Participation à une fête des câlins pour surmonter la peur du contact physique
En théorie, les câlins sont souvent perçus comme un moment agréable, un besoin humain élémentaire. Cependant, certaines personnes, comme Johanna Tesch, en ressentent une véritable appréhension. Dans un article publié dans le quotidien suisse Neue Zürcher Zeitung (NZZ), Tesch confie que la simple perspective d’un câlin lui donne envie de fuir.
Pour faire face à cette peur, elle décide de participer à une « fête des câlins ». Après avoir recherché des options, elle choisit une soirée qui promet un espace pour explorer ses envies et limites, tout en dégustant un chocolat chaud. Le jour de l’événement, elle se rend dans un bâtiment ancien, repeint en vert menthe, où une femme souriante l’accueille. À l’intérieur, le sol est recouvert de tapis en pilou bleu clair, créant une atmosphère propice à la détente.
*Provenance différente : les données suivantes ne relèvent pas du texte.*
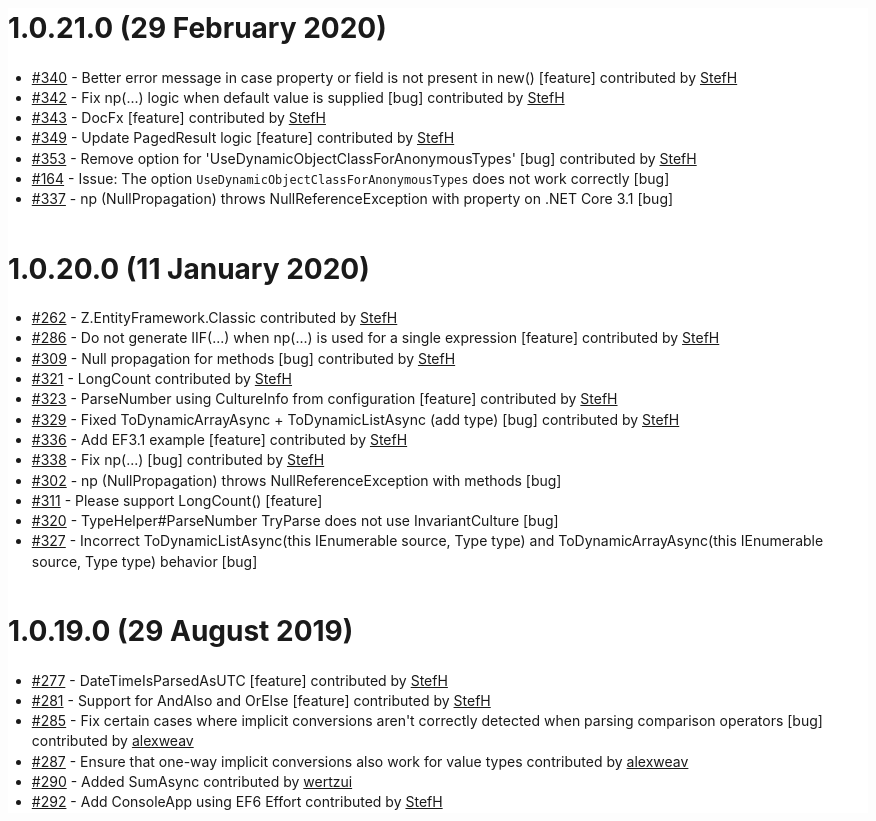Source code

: # 1.0.21.0 (29 February 2020)
- [#340](https://github.com/zzzprojects/System.Linq.Dynamic.Core/pull/340) - Better error message in case property or field is not present in new() [feature] contributed by [StefH](https://github.com/StefH)
- [#342](https://github.com/zzzprojects/System.Linq.Dynamic.Core/pull/342) - Fix np(...) logic when default value is supplied [bug] contributed by [StefH](https://github.com/StefH)
- [#343](https://github.com/zzzprojects/System.Linq.Dynamic.Core/pull/343) - DocFx [feature] contributed by [StefH](https://github.com/StefH)
- [#349](https://github.com/zzzprojects/System.Linq.Dynamic.Core/pull/349) - Update PagedResult logic [feature] contributed by [StefH](https://github.com/StefH)
- [#353](https://github.com/zzzprojects/System.Linq.Dynamic.Core/pull/353) - Remove option for 'UseDynamicObjectClassForAnonymousTypes' [bug] contributed by [StefH](https://github.com/StefH)
- [#164](https://github.com/zzzprojects/System.Linq.Dynamic.Core/issues/164) - Issue: The option `UseDynamicObjectClassForAnonymousTypes` does not work correctly [bug]
- [#337](https://github.com/zzzprojects/System.Linq.Dynamic.Core/issues/337) - np (NullPropagation) throws NullReferenceException with property on .NET Core 3.1 [bug]

# 1.0.20.0 (11 January 2020)
- [#262](https://github.com/zzzprojects/System.Linq.Dynamic.Core/pull/262) - Z.EntityFramework.Classic contributed by [StefH](https://github.com/StefH)
- [#286](https://github.com/zzzprojects/System.Linq.Dynamic.Core/pull/286) - Do not generate IIF(...) when np(...) is used for a single expression [feature] contributed by [StefH](https://github.com/StefH)
- [#309](https://github.com/zzzprojects/System.Linq.Dynamic.Core/pull/309) - Null propagation for methods [bug] contributed by [StefH](https://github.com/StefH)
- [#321](https://github.com/zzzprojects/System.Linq.Dynamic.Core/pull/321) - LongCount contributed by [StefH](https://github.com/StefH)
- [#323](https://github.com/zzzprojects/System.Linq.Dynamic.Core/pull/323) - ParseNumber using CultureInfo from configuration [feature] contributed by [StefH](https://github.com/StefH)
- [#329](https://github.com/zzzprojects/System.Linq.Dynamic.Core/pull/329) - Fixed ToDynamicArrayAsync + ToDynamicListAsync (add type) [bug] contributed by [StefH](https://github.com/StefH)
- [#336](https://github.com/zzzprojects/System.Linq.Dynamic.Core/pull/336) - Add EF3.1 example [feature] contributed by [StefH](https://github.com/StefH)
- [#338](https://github.com/zzzprojects/System.Linq.Dynamic.Core/pull/338) - Fix np(...) [bug] contributed by [StefH](https://github.com/StefH)
- [#302](https://github.com/zzzprojects/System.Linq.Dynamic.Core/issues/302) - np (NullPropagation) throws NullReferenceException with methods [bug]
- [#311](https://github.com/zzzprojects/System.Linq.Dynamic.Core/issues/311) - Please support LongCount() [feature]
- [#320](https://github.com/zzzprojects/System.Linq.Dynamic.Core/issues/320) - TypeHelper#ParseNumber TryParse does not use InvariantCulture [bug]
- [#327](https://github.com/zzzprojects/System.Linq.Dynamic.Core/issues/327) - Incorrect ToDynamicListAsync(this IEnumerable source, Type type) and ToDynamicArrayAsync(this IEnumerable source, Type type) behavior [bug]

# 1.0.19.0 (29 August 2019)
- [#277](https://github.com/zzzprojects/System.Linq.Dynamic.Core/pull/277) - DateTimeIsParsedAsUTC [feature] contributed by [StefH](https://github.com/StefH)
- [#281](https://github.com/zzzprojects/System.Linq.Dynamic.Core/pull/281) - Support for AndAlso and OrElse [feature] contributed by [StefH](https://github.com/StefH)
- [#285](https://github.com/zzzprojects/System.Linq.Dynamic.Core/pull/285) - Fix certain cases where implicit conversions aren't correctly detected when parsing comparison operators [bug] contributed by [alexweav](https://github.com/alexweav)
- [#287](https://github.com/zzzprojects/System.Linq.Dynamic.Core/pull/287) - Ensure that one-way implicit conversions also work for value types contributed by [alexweav](https://github.com/alexweav)
- [#290](https://github.com/zzzprojects/System.Linq.Dynamic.Core/pull/290) - Added SumAsync contributed by [wertzui](https://github.com/wertzui)
- [#292](https://github.com/zzzprojects/System.Linq.Dynamic.Core/pull/292) - Add ConsoleApp using EF6 Effort contributed by [StefH](https://github.com/StefH)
Cette initiative s’inscrit dans un contexte plus large où le contact physique est souvent jugé bénéfique pour le bien-être mental et émotionnel. Les études montrent que le toucher peut réduire le stress et favoriser des sentiments de connexion. Cependant, des statistiques récentes sur la perception du contact physique dans la société française indiquent qu’une part significative de la population éprouve des réticences face à ce type d’interaction, ce qui souligne l’importance de telles initiatives.
Ainsi, participer à des événements comme la fête des câlins pourrait offrir une solution pour ceux qui, comme Tesch, cherchent à surmonter leurs angoisses liées au contact physique.